# EXTRACT PROVIDED:
◆ ◆ ◆

Lately, Indian investors are increasingly looking beyond domestic tech names to capture global growth.
And when it comes to global tech exposure, nothing quite compares to Nasdaq. It’s home to some of the world’s most powerful companies like Apple, Microsoft, Nvidia, Alphabet, and Meta.
For Indian retail investors, the good news is that you no longer need a foreign brokerage account or complex paperwork to ride the Nasdaq wave.
A growing number of Nasdaq-linked mutual funds in India now offer a seamless, rupee-denominated gateway to the world’s most celebrated tech index. What’s more, they come with the added convenience of SIPs, tax efficiency, and SEBI regulation.
With AI-driven growth continuing to reshape industries and the US tech sector showing renewed momentum, the case for adding Nasdaq exposure to your portfolio has never been stronger.
But with multiple fund options, choosing the right one can be overwhelming.
Keeping that in mind, let’s look at the top 5 Nasdaq mutual funds in India.
#1 Motilal Oswal Nasdaq 100 Fund of Fund (FoF)
When it comes to investing in the Nasdaq 100 through Indian mutual funds, Motilal Oswal Nasdaq 100 FoF is often the first name that comes to mind.
Launched in November 2018, this fund has been one of the earliest vehicles for Indian investors seeking systematic exposure to US tech giants.
This is a Fund of Fund (FoF) structure, meaning it doesn’t directly buy Nasdaq stocks. Instead, it invests its entire corpus into the Motilal Oswal Nasdaq 100 ETF, which in turn tracks the Nasdaq 100 index.

◆ ◆ ◆

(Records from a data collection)
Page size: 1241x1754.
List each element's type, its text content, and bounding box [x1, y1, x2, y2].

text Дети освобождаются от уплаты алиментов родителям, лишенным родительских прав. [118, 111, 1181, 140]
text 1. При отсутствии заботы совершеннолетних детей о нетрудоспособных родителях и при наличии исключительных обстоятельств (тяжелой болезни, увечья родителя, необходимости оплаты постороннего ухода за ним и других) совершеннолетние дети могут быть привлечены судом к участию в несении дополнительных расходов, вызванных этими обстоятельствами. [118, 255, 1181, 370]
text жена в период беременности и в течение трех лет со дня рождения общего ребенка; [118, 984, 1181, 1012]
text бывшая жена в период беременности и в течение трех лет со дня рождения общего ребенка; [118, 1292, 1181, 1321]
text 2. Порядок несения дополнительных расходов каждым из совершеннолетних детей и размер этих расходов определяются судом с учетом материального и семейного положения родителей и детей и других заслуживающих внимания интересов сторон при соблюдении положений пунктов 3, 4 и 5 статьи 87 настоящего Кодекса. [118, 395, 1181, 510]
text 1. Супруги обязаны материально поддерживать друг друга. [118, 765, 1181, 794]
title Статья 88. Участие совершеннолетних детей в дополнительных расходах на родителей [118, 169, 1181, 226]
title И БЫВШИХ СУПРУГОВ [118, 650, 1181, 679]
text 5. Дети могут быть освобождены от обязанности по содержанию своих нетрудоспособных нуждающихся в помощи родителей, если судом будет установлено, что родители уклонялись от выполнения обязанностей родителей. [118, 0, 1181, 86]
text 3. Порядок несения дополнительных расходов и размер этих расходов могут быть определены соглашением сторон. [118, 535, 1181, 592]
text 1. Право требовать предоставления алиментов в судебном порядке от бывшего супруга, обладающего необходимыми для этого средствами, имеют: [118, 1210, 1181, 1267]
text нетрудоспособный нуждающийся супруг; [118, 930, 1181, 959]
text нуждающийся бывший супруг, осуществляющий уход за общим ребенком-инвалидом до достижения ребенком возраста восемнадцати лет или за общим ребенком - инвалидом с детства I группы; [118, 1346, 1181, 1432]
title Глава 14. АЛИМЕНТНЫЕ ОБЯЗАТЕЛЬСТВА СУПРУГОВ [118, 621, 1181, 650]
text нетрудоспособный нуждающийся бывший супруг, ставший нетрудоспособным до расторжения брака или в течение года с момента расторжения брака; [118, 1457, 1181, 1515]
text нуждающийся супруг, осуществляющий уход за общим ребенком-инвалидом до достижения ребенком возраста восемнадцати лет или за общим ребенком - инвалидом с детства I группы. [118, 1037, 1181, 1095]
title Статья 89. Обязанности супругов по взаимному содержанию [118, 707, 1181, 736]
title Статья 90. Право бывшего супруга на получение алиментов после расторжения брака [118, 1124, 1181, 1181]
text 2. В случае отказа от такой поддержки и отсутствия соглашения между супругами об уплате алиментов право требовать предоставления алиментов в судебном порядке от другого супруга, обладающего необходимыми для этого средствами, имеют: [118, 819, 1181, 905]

◆ ◆ ◆

# PROBLEM SET:
1) Answer these questions from the article on Nasdaq mutual funds in India:
(a) Besides being rupee-denominated, what three conveniences do Nasdaq-linked mutual funds in India come with?
(b) In what month and year was the Motilal Oswal Nasdaq 100 FoF launched?
(c) Into what does the Motilal Oswal Nasdaq 100 FoF invest its entire corpus?
2) Write the next part of the article on Nasdaq mutual funds in India, picking up after its final sentence.

# EXPECTED RESPONSES:
1)
(a) SIPs, tax efficiency, and SEBI regulation.
(b) November 2018.
(c) The Motilal Oswal Nasdaq 100 ETF.

2)
The fund’s portfolio mirrors the Nasdaq 100 index, giving you indirect ownership in some of the world’s most valuable companies including Apple, Microsoft, Nvidia, Meta, Alphabet, Amazon, and Tesla.
| Key Fund Details | |
| Parameter | Details |
| Fund House | Motilal Oswal Mutual Fund |
| Launch Date | November 29, 2018 |
| Fund Type | Fund of Fund (International – Equity) |
| AUM | Rs 5,987 Cr (as of April 2026) |
| NAV (Direct) | Rs 61.88 (as of April 24, 2026) |
| Expense Ratio (Direct) | 0.22% |
| Minimum SIP | Rs 500 |
| Minimum Lumpsum | Rs 500 |
| Exit Load | 1% if redeemed within 15 days; Nil thereafter |
| Risk Level | Very High |
| Fund Managers | Swapnil P Mayekar, Rakesh Shetty, Dishant Mehta |
Coming to its returns performance, the fund has a good track record. Over 5 years, the fund ranks first in its category, having delivered 22.7% CAGR returns.

Data Source: Ace MF
But this has slightly higher volatility as its standard deviation is 1.3.
Investors must not forget the fact that it’s an FoF, so it carries a slightly layered cost structure (expense ratio of the FoF + the underlying ETF).
But the fund has beaten its benchmark over different time periods, so it remains a worthy candidate for investors looking for a simple, SIP-friendly, no-hassle entry into the Nasdaq 100 ecosystem.
#2 ICICI Pru NASDAQ 100 Index Fund(G)
Second on the list is ICICI Pru Nasdaq 100 Index fund.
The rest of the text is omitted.